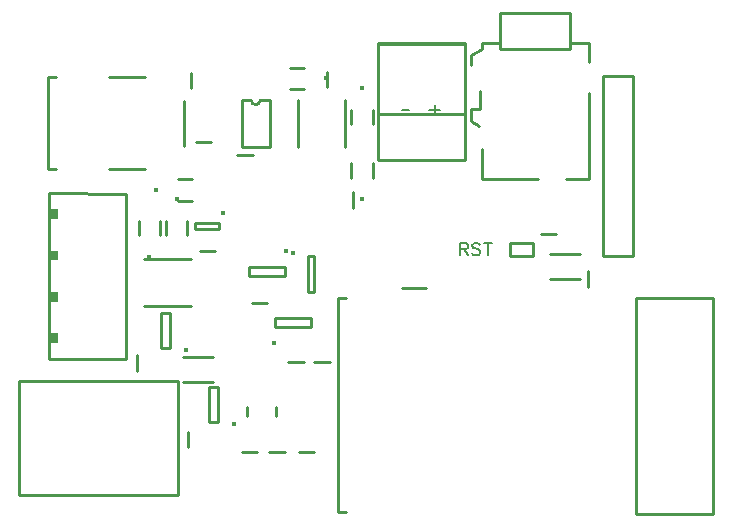
<source format=gbr>
G04 DipTrace 3.3.1.3*
G04 TopSilk.gbr*
%MOIN*%
G04 #@! TF.FileFunction,Legend,Top*
G04 #@! TF.Part,Single*
%ADD10C,0.009843*%
%ADD33C,0.015746*%
%ADD35C,0.015762*%
%ADD39C,0.015743*%
%ADD58C,0.015422*%
%ADD60C,0.015415*%
%ADD64C,0.015395*%
%ADD72C,0.015401*%
%ADD168C,0.006176*%
%FSLAX26Y26*%
G04*
G70*
G90*
G75*
G01*
G04 TopSilk*
%LPD*%
X1288547Y958997D2*
D10*
X1339689D1*
X879058Y1872382D2*
Y1923524D1*
X1032642Y1651911D2*
X1083783D1*
X1331814Y1876319D2*
Y1927461D1*
X1418470Y1525886D2*
Y1474744D1*
X2201892Y1210965D2*
Y1262106D1*
X2095594Y1388089D2*
X2044453D1*
X697955Y931437D2*
Y982579D1*
X906657Y1329076D2*
X957799D1*
X1079886Y1155848D2*
X1131028D1*
X1138941Y659785D2*
X1190083D1*
X1201933Y958997D2*
X1253075D1*
X868089Y675417D2*
Y726559D1*
X1237366Y659785D2*
X1288508D1*
X1048390D2*
X1099531D1*
X945988Y1695218D2*
X894846D1*
X703885Y1382212D2*
Y1429444D1*
X774747Y1382212D2*
Y1429444D1*
D33*
X739316Y1309377D3*
X1255056Y1870397D2*
D10*
X1207823D1*
X1255056Y1941259D2*
X1207823D1*
D35*
X1327890Y1905828D3*
X1483406Y1799520D2*
D10*
Y1752288D1*
X1412544Y1799520D2*
Y1752288D1*
D33*
X1447975Y1872355D3*
X1412547Y1575125D2*
D10*
Y1622358D1*
X1483409Y1575125D2*
Y1622358D1*
D33*
X1447978Y1502291D3*
X865296Y1429442D2*
D10*
Y1382209D1*
X794434Y1429442D2*
Y1382209D1*
D33*
X829865Y1502276D3*
X1581839Y1207008D2*
D10*
X1660571D1*
X833816Y1569213D2*
X881046D1*
X833816Y1498351D2*
X881046D1*
D39*
X760975Y1533782D3*
X400722Y1602675D2*
D10*
Y1909766D1*
X426340D1*
X603489D2*
X725557D1*
X853508Y1831013D2*
Y1681428D1*
X725557Y1602675D2*
X603489D1*
X426340D2*
X400722D1*
X2142846Y2122362D2*
X1906650D1*
Y2004229D1*
X2142846D1*
Y2122362D1*
X2203866Y2023946D2*
X2140854D1*
X2203866Y1571187D2*
X2129075D1*
X1849571Y2004229D2*
Y2023946D1*
X1908598D1*
X2203866Y1960953D2*
Y2023946D1*
X1849571Y2004229D2*
X1810161Y1984568D1*
Y1949089D1*
X1837748Y1748358D2*
X1810161Y1764121D1*
Y1803498D1*
X1841689D1*
Y1862537D1*
X1849571Y1571187D2*
Y1669603D1*
X2203866Y1571187D2*
Y1858582D1*
X2034579Y1571187D2*
X1849571D1*
X2352309Y1912492D2*
X2252307D1*
Y1312547D1*
X2352309D1*
Y1912492D1*
X1501121Y2023938D2*
X1792465D1*
Y1634178D1*
X1501121D1*
Y2023938D1*
X404680Y1521953D2*
Y970803D1*
X660575Y970748D1*
Y1521953D1*
X404680Y1522008D1*
G36*
X433162Y1468811D2*
X401651D1*
Y1437279D1*
X433162D1*
Y1468811D1*
G37*
G36*
Y1331051D2*
X401651D1*
Y1299519D1*
X433162D1*
Y1331051D1*
G37*
G36*
Y1193292D2*
X401651D1*
Y1161704D1*
X433162D1*
Y1193292D1*
G37*
G36*
Y1055477D2*
X401651D1*
Y1023945D1*
X433162D1*
Y1055477D1*
G37*
X850732Y978071D2*
D10*
X950732D1*
X850732Y893819D2*
X950732D1*
X2073764Y1321969D2*
X2173764D1*
X2073764Y1237717D2*
X2173764D1*
X1501126Y2021966D2*
X1792465D1*
Y1785745D1*
X1501126D1*
Y2021966D1*
X1392858Y1834960D2*
Y1677481D1*
X1235378Y1834960D2*
Y1677481D1*
X1064114Y811374D2*
Y779889D1*
X1162547Y811374D2*
Y779889D1*
X719652Y1303465D2*
X877130D1*
X719652Y1145984D2*
X877130D1*
D58*
X1216732Y1322503D3*
X1266874Y1313302D2*
D10*
Y1195197D1*
X1286559D1*
Y1313302D1*
X1266874D1*
D60*
X984728Y1457939D3*
X971603Y1423538D2*
D10*
X892856D1*
Y1403864D1*
X971603D1*
Y1423538D1*
X1940098Y1356969D2*
X2016870Y1357163D1*
X1940098Y1312717D2*
Y1357204D1*
Y1312912D2*
X2016870D1*
Y1312717D2*
Y1357204D1*
D64*
X1022838Y755090D3*
X968772Y760353D2*
D10*
Y878461D1*
X937282Y760353D2*
Y878461D1*
X968772D2*
X937282D1*
X968772Y760353D2*
X937282D1*
X1046401Y1833975D2*
X1077890D1*
X1046401D2*
Y1676497D1*
X1109402Y1833975D2*
X1140891D1*
X1046401Y1676497D2*
X1140891D1*
Y1833975D1*
X1077890D2*
G03X1109402Y1833975I15756J8D01*
G01*
D72*
X1153346Y1023060D3*
X1158609Y1077125D2*
D10*
X1276717D1*
X1158609Y1108616D2*
X1276717D1*
Y1077125D2*
Y1108616D1*
X1158609Y1077125D2*
Y1108616D1*
X304276Y515662D2*
X835772D1*
Y897542D1*
X304276D1*
Y515662D1*
X2618044Y1172584D2*
X2361794D1*
Y453875D1*
X2618044D1*
Y1172584D1*
X1393420D2*
X1368420D1*
X1368045Y535077D1*
X1368420Y460081D2*
X1393420D1*
X1368420D2*
Y553845D1*
D72*
X1195363Y1331901D3*
X1190100Y1277835D2*
D10*
X1071992D1*
X1190100Y1246345D2*
X1071992D1*
Y1277835D2*
Y1246345D1*
X1190100Y1277835D2*
Y1246345D1*
D64*
X862239Y1000960D3*
X808174Y1006223D2*
D10*
Y1124331D1*
X776683Y1006223D2*
Y1124331D1*
X808174D2*
X776683D1*
X808174Y1006223D2*
X776683D1*
X1690028Y1818343D2*
D168*
Y1783899D1*
X1672828Y1801099D2*
X1707272D1*
X1582277Y1801121D2*
X1604385D1*
X1775954Y1337681D2*
X1793154D1*
X1798902Y1339627D1*
X1800847Y1341528D1*
X1802749Y1345331D1*
Y1349177D1*
X1800847Y1352980D1*
X1798902Y1354925D1*
X1793154Y1356827D1*
X1775954D1*
Y1316635D1*
X1789351Y1337681D2*
X1802749Y1316635D1*
X1841895Y1351079D2*
X1838092Y1354925D1*
X1832344Y1356827D1*
X1824695D1*
X1818947Y1354925D1*
X1815100Y1351079D1*
Y1347276D1*
X1817046Y1343429D1*
X1818947Y1341528D1*
X1822749Y1339627D1*
X1834245Y1335780D1*
X1838092Y1333879D1*
X1839993Y1331933D1*
X1841895Y1328131D1*
Y1322383D1*
X1838092Y1318580D1*
X1832344Y1316635D1*
X1824695D1*
X1818947Y1318580D1*
X1815100Y1322383D1*
X1867643Y1356827D2*
Y1316635D1*
X1854246Y1356827D2*
X1881041D1*
M02*

</source>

● **Work order**
The response must hold only the lines above from the line with "X1940098Y1312717D2*" through the line with "X1834245Y1335780D1*", each copied exactly, both ends kept.

● **Response area**
X1940098Y1312717D2*
Y1357204D1*
Y1312912D2*
X2016870D1*
Y1312717D2*
Y1357204D1*
D64*
X1022838Y755090D3*
X968772Y760353D2*
D10*
Y878461D1*
X937282Y760353D2*
Y878461D1*
X968772D2*
X937282D1*
X968772Y760353D2*
X937282D1*
X1046401Y1833975D2*
X1077890D1*
X1046401D2*
Y1676497D1*
X1109402Y1833975D2*
X1140891D1*
X1046401Y1676497D2*
X1140891D1*
Y1833975D1*
X1077890D2*
G03X1109402Y1833975I15756J8D01*
G01*
D72*
X1153346Y1023060D3*
X1158609Y1077125D2*
D10*
X1276717D1*
X1158609Y1108616D2*
X1276717D1*
Y1077125D2*
Y1108616D1*
X1158609Y1077125D2*
Y1108616D1*
X304276Y515662D2*
X835772D1*
Y897542D1*
X304276D1*
Y515662D1*
X2618044Y1172584D2*
X2361794D1*
Y453875D1*
X2618044D1*
Y1172584D1*
X1393420D2*
X1368420D1*
X1368045Y535077D1*
X1368420Y460081D2*
X1393420D1*
X1368420D2*
Y553845D1*
D72*
X1195363Y1331901D3*
X1190100Y1277835D2*
D10*
X1071992D1*
X1190100Y1246345D2*
X1071992D1*
Y1277835D2*
Y1246345D1*
X1190100Y1277835D2*
Y1246345D1*
D64*
X862239Y1000960D3*
X808174Y1006223D2*
D10*
Y1124331D1*
X776683Y1006223D2*
Y1124331D1*
X808174D2*
X776683D1*
X808174Y1006223D2*
X776683D1*
X1690028Y1818343D2*
D168*
Y1783899D1*
X1672828Y1801099D2*
X1707272D1*
X1582277Y1801121D2*
X1604385D1*
X1775954Y1337681D2*
X1793154D1*
X1798902Y1339627D1*
X1800847Y1341528D1*
X1802749Y1345331D1*
Y1349177D1*
X1800847Y1352980D1*
X1798902Y1354925D1*
X1793154Y1356827D1*
X1775954D1*
Y1316635D1*
X1789351Y1337681D2*
X1802749Y1316635D1*
X1841895Y1351079D2*
X1838092Y1354925D1*
X1832344Y1356827D1*
X1824695D1*
X1818947Y1354925D1*
X1815100Y1351079D1*
Y1347276D1*
X1817046Y1343429D1*
X1818947Y1341528D1*
X1822749Y1339627D1*
X1834245Y1335780D1*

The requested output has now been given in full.